Важно отметить, что Патрушев в первую очередь говорил о Кавказе и об исламских некоммерческих организациях. С одной стороны, что касается факта угрозы со стороны исламских радикалов – эта угроза, безусловно, существует. Можно говорить о том, насколько Россия сама виновата в росте этой угрозы для себя, имея в виду войну в Чечне. Но факт остается фактом. И то, что такого рода системы действуют, в том числе и через международные некоммерческие организации – это тоже общеизвестный в мировой практике факт.
Но важный момент заключается в том, что, как всегда, наши власти намеренно нечетки в выражении своих мыслей. Точно так же, как совсем недавно господин Нургалиев назвал договаривающихся в интернете скинхедов, которые потом идут и убивают антифашистов, «флэш-мобами» — точно так же, указывая на реальную опасность со стороны террористов, исламских радикалов, Патрушев, не конкретизируя, говорит вообще обо всем НКО-сообществе. Это лукавство, безусловно, связано с неприятием независимости некоммерческих организаций как таковых, в особенности, тех, кто, так или иначе, связан с коллегами в других странах или c международными институтами и фондами. Проявление такой двусмысленности можно встретить в самых разных областях: совсем недавно я видел приказ по ОВД в Нижнем Новгороде, который был принят в конце прошлого года, где была применена очень интересная формулировка. Там было сказано, что люди подали заявку на проведение публичной акции, она была запрещена, но власти боятся, что вопреки запрету ее все равно попытаются провести. И при этом еще существует опасность экстремистских действий, поэтому нужно применить систему борьбы с терроризмом. То есть таким способом к любому конфликту (в нормальном смысле этого слова) общества с властями примешивается экстремизм и терроризм.
Вот точно так же, используя реальную угрозу со стороны исламских радикалов, власти примешивают к этой теме все неправительственные организации, которые хоть с чем-то за рубежом связаны.
Что касается отчета Росрегистрации, тот тут есть некоторое изначальное расхождение в цифрах. Сначала называлась цифра в 600 тысяч некоммерческих организаций, при этом Росрегистрации говорит, что ей известно о существовании примерно 270 тысяч НКО, из них действительно 8 с лишнем тысяч ликвидированы только за первый год работы. Конечно, работа по выявлению и ликвидации НКО ведется чрезвычайно активно, но сказать, что две трети уничтожены – это некоторое преувеличение. Процесс идет – власти ввели новое законодательство об НКО и активно им пользуются. В реальности же страдают, в основном, небольшие, региональные организации, независимо от их лояльности к властям, просто потому что им очень сложно пройти регистрацию. И, может, властям и наплевать, что какие-то объединения из-за этого закрываются, но для гражданского общества очень важно, чтобы организацию было легко зарегистрировать. С другой стороны, есть много известных случаев, когда преследуют неугодные организации: Чеченский комитет национального спасения (который обвиняют в экстремизме), попытки закрыть самарский «Голос» (как раз обратный пример потому, что Верховный суд не дал по формальным признакам закрыть организацию), такие же попытки были в Петербурге (организация «Гражданский контроль»).

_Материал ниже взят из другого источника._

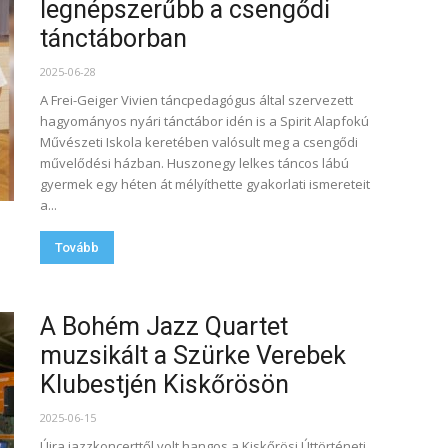
legnépszerűbb a csengődi
tánctáborban
2025-06-28
A Frei-Geiger Vivien táncpedagógus által szervezett
hagyományos nyári tánctábor idén is a Spirit Alapfokú
Művészeti Iskola keretében valósult meg a csengődi
művelődési házban. Huszonegy lelkes táncos lábú
gyermek egy héten át mélyíthette gyakorlati ismereteit
a...
Tovább
A Bohém Jazz Quartet
muzsikált a Szürke Verebek
Klubestjén Kiskőrösön
2025-06-15
Újra jazzkoncerttől volt hangos a Kiskőrösi Úttörténeti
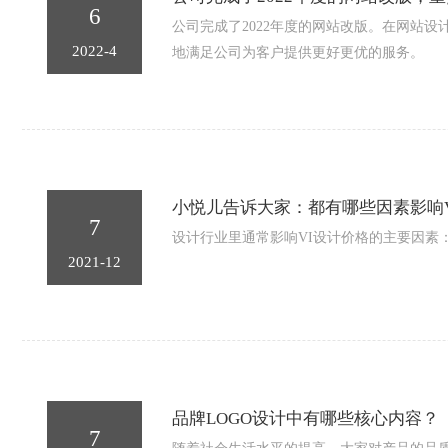
6
公司完成了2022年度的网站改版。在网站
2022-4
地满足公司为客户提供更好更优的服务。
小悦儿告诉大家：都有哪些因素影响
7
设计行业里通常影响VI设计价格的主要因素
2021-12
品牌LOGO设计中有哪些核心内容？
7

Но чаще всего, когда действительно хотят уничтожить какую-то общественную организацию, то применяют не законодательство об НКО, а более жесткие меры: как дело о контрабанде применительно к Манане Асламазян, обвинение в экстремизме применительно к Станиславу Дмитриевскому, а уже обвинения по линии Росрегистрации в таких случаях идут фоном. А, собственно, закон об НКО используется чаще на местном, региональном уровне, как это было с организацией «Этника» в Красноярском крае, которую просто замучили проверками, и они были вынуждены закрыться.
Закон об НКО и его применение — это системная политика властей: никто у нас не смеет ходить просто так, «без пригляда». А когда надо кого-то конкретно уничтожить, то, по крайней мере на федеральном уровне, идут в ход другие методы.